Exercise 1: In the forum post on early Buddhist texts, which two bodies of teachings are compared and found to line up closely?
Exercise 2: Continue the forum post on early Buddhist texts from its last sentence.

Source extract:
[start]
Why can't LBTs be Authentic?

Thanks, @Javier. I think we see the issue differently, but that’s OK. Part of what makes D&D great are these discussions; if we all agreed with each other, it’d be terribly boring. :slight_smile:

So, here’s my really crude thought after your post. The Buddha taught his monks and nuns. After the Buddha’s passing, his monks gathered as a council and agreed on the body of his teachings. These were kept and recited, with the reciters being monks that memorized the teachings verbatim. Then some monks were sent off to Sri Lanka, and others (their paths never crossing) went off to China. These teachings were then written down once writing was formalized in these regions. We now compare the Sri Lankan canon and the Agamas, and they line up amazingly accurately and consistently. We now can say that these texts that mirror each other, despite being “game-of-telephoned” over time and distance, reasonably accurately capture the Dhamma and the teachings of the early Sangha that succeeded the Buddha.
[end]
Dataset entries
[start]
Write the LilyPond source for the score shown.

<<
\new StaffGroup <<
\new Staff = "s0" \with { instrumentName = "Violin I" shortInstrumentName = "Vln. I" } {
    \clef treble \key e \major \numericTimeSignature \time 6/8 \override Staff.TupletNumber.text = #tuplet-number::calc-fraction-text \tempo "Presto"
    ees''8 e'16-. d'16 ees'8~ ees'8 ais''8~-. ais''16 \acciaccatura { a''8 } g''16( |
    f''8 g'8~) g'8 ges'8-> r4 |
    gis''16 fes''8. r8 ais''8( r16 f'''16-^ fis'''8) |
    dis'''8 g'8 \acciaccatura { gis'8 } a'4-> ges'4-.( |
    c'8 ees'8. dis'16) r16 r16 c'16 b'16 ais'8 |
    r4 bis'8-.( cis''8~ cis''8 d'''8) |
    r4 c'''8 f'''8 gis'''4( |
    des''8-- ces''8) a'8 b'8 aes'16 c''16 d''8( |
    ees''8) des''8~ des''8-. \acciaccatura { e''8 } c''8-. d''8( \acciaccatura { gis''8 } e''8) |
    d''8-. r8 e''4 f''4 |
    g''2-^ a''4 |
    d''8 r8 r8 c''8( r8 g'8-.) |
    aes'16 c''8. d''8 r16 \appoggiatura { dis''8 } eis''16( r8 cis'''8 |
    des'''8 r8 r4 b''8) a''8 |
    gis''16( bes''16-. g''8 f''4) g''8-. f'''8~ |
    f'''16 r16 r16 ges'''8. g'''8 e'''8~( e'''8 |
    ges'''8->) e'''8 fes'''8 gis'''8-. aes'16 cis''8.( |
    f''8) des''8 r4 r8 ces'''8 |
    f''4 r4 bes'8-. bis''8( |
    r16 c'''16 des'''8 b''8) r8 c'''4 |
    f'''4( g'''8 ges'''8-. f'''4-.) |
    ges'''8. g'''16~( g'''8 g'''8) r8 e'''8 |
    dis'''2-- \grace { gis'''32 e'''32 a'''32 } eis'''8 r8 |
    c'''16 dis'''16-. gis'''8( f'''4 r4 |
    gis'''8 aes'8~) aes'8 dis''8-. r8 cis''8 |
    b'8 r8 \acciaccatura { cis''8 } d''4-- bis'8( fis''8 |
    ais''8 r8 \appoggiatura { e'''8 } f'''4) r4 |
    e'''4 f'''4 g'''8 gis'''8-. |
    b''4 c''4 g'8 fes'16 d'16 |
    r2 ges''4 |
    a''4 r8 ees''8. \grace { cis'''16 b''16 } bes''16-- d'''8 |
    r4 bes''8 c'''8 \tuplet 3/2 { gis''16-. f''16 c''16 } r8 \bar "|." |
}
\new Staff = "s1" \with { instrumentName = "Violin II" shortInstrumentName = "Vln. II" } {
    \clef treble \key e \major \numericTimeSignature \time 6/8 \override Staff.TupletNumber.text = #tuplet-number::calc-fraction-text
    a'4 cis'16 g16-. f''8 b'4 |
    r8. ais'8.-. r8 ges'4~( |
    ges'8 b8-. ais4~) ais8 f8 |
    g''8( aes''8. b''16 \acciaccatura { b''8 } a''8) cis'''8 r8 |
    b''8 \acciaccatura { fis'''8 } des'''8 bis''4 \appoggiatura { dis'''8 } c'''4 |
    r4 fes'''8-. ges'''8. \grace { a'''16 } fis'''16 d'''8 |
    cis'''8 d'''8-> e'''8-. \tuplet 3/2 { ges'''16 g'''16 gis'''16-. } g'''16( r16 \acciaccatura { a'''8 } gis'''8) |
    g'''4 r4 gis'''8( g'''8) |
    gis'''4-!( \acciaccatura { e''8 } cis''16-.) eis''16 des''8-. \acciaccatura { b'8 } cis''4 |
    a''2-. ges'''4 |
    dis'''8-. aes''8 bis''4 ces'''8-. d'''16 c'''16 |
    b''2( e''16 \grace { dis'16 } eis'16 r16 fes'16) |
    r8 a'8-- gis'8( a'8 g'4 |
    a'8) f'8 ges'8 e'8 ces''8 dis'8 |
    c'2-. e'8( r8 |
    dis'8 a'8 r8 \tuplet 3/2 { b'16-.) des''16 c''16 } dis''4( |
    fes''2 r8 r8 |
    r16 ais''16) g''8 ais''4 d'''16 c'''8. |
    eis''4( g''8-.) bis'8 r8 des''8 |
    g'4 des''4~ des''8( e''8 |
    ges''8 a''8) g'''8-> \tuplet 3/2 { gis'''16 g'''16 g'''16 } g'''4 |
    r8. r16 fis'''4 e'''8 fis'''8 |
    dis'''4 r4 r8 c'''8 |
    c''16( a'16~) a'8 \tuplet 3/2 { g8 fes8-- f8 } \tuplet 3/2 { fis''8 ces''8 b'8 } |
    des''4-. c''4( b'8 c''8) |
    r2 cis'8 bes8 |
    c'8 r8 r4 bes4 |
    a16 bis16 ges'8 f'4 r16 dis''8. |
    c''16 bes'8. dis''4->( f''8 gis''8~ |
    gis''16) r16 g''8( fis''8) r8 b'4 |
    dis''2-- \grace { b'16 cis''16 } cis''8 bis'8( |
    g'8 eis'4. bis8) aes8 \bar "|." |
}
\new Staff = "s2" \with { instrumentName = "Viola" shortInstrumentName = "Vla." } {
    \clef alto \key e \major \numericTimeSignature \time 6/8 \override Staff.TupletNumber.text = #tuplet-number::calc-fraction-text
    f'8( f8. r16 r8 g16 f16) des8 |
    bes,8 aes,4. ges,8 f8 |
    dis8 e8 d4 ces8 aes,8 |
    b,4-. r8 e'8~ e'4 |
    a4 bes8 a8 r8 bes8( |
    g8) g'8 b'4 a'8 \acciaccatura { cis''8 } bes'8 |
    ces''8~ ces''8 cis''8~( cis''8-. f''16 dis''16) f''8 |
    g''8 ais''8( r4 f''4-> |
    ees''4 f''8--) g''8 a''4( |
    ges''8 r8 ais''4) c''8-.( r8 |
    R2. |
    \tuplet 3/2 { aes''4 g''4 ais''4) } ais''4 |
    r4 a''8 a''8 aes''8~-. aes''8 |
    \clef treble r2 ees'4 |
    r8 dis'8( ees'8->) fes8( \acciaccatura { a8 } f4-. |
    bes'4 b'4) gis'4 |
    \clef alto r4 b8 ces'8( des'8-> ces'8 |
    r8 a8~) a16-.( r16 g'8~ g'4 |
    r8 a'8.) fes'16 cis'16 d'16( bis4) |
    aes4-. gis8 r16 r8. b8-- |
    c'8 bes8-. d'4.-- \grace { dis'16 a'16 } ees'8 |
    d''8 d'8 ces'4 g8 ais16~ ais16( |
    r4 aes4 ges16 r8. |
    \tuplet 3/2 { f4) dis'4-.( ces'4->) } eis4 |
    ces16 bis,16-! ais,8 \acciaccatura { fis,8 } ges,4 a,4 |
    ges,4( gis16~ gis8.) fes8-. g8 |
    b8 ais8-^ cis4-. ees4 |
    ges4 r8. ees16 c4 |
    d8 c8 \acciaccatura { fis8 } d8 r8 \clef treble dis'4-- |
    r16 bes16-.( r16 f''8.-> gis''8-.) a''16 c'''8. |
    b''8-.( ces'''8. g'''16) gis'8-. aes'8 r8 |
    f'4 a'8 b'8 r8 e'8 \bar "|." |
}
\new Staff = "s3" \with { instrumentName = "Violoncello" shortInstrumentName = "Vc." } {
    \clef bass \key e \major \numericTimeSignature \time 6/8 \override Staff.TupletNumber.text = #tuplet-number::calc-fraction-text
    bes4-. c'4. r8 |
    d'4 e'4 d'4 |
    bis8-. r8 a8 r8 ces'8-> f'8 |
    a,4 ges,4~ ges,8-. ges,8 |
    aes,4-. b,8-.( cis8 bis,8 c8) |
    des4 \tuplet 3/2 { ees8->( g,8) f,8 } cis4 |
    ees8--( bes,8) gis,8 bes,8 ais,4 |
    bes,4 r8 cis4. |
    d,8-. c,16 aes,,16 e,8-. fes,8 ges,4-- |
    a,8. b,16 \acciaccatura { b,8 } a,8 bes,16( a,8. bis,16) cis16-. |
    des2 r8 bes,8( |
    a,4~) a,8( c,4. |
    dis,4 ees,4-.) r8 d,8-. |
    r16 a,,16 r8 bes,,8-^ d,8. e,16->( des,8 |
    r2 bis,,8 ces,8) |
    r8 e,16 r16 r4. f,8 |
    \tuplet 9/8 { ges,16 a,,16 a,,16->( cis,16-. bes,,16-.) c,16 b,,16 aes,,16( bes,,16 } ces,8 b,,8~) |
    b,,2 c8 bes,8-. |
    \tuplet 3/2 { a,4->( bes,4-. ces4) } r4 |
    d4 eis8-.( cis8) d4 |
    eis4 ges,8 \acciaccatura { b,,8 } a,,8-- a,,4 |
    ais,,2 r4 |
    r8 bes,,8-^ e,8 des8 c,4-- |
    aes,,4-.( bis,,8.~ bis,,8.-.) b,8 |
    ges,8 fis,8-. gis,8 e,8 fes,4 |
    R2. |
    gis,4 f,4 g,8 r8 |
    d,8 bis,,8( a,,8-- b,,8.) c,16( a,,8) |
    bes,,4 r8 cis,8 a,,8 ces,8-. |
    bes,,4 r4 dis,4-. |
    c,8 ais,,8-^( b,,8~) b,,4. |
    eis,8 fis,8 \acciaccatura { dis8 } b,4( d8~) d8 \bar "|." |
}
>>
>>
[end]
[start]
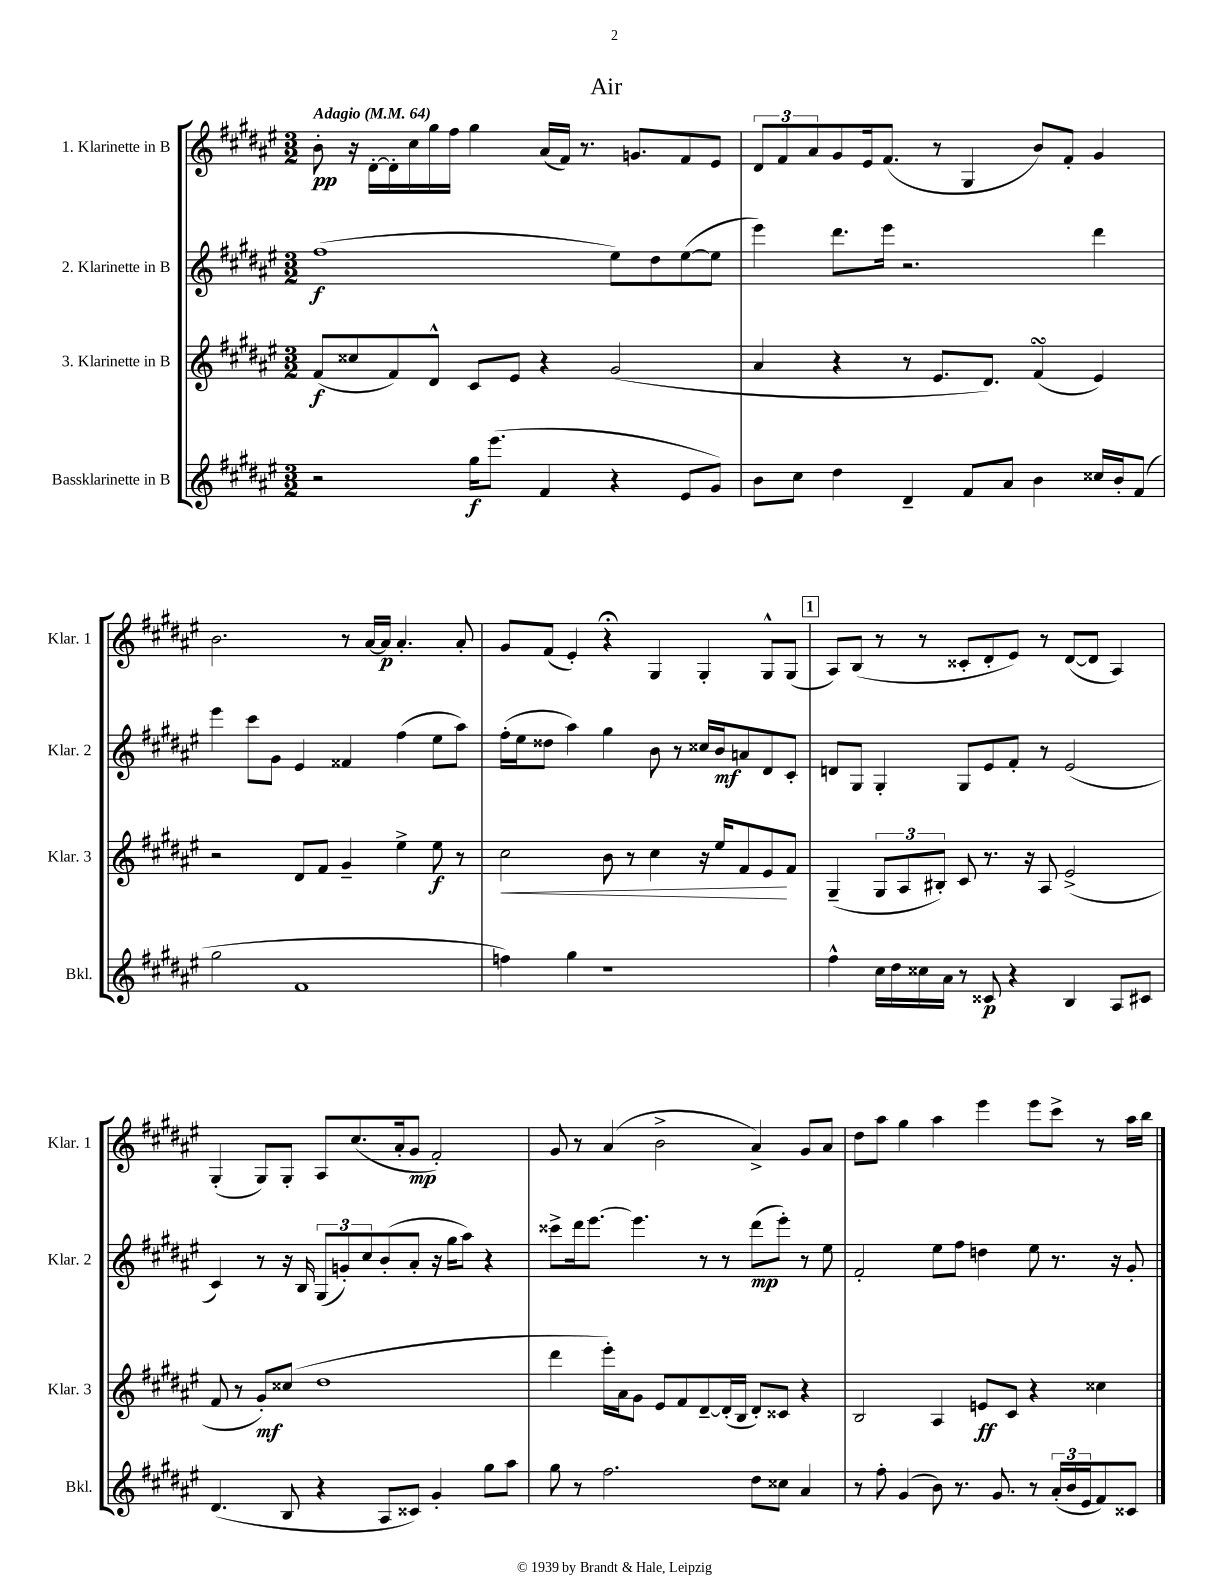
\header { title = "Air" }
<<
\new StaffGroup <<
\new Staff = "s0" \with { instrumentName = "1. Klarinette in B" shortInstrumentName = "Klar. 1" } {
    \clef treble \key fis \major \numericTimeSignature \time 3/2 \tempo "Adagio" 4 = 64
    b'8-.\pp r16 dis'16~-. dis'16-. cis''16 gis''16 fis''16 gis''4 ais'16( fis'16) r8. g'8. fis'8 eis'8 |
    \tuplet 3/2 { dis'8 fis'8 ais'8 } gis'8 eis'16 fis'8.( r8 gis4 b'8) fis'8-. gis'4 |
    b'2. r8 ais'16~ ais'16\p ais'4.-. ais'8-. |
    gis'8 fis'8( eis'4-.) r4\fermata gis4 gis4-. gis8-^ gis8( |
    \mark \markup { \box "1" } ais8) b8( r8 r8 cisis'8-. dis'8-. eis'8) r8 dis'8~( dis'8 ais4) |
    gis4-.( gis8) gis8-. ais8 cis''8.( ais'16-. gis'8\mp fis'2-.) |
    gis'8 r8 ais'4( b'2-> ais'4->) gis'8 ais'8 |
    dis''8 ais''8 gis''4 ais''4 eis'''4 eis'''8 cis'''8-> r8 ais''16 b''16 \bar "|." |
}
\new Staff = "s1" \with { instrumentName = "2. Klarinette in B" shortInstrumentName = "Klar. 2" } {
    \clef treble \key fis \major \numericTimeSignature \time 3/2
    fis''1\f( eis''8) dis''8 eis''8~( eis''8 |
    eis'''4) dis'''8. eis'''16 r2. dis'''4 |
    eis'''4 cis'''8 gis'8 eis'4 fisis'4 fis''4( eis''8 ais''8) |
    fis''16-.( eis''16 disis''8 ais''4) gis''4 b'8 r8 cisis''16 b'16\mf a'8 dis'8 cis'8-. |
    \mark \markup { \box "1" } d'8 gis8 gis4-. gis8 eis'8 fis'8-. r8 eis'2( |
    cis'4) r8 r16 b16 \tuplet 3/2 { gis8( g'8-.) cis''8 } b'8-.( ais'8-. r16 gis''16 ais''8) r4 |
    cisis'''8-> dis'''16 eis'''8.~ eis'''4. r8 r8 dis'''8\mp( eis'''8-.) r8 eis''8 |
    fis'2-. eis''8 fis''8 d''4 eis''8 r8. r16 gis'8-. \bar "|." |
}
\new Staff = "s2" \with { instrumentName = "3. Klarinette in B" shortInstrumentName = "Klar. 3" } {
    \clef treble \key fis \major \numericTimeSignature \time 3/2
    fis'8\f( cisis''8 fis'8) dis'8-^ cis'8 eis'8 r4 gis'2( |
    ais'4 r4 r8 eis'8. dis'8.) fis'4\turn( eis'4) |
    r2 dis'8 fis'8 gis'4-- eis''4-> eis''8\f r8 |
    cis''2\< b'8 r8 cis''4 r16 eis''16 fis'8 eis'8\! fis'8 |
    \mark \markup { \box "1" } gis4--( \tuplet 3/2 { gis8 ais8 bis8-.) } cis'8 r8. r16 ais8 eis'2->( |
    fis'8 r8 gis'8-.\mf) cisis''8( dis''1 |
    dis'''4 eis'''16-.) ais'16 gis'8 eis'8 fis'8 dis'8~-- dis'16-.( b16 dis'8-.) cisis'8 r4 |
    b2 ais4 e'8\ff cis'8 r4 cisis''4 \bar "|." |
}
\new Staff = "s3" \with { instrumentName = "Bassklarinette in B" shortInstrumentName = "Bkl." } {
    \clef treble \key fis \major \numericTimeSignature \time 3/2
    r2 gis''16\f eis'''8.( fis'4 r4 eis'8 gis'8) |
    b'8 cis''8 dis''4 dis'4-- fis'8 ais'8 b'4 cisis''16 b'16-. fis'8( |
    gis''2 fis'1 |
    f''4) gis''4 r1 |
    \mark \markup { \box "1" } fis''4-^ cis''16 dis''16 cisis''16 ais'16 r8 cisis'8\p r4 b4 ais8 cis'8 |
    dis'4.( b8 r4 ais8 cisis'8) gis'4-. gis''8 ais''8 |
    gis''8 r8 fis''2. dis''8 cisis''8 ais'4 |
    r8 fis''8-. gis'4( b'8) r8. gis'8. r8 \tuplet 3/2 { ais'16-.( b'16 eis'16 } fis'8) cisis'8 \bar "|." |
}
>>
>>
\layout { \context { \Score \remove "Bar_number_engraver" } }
[end]
Expected output 1: The Sri Lankan canon and the Agamas.

Expected output 2:
My above summary would get me a solid D- in any competent Buddhist History course. But, this evidence really does give us the ability to have a lot of confidence in the core, consistent early teachings. And, we have scholars like Vens. Sujato, Brahmali, Analayo, and Prof. Gombrich to help us now sort all of this out. We can have this confidence that a decent proportion of the EBTs reflect the actual Dhamma, of the Buddha, whereas later texts may not or do not.

Thankfully, what the Buddha established was a path of practice. Thankfully, we don’t have a creed that we need to recite and cling to in order to be a Buddhist. This allows for a wide umbrella, and the ability for all of us as kalyana mitta to practice this Path as we deem fit, and to support each other, even if we don’t always agree on what authenticity or weight to give to various teachings.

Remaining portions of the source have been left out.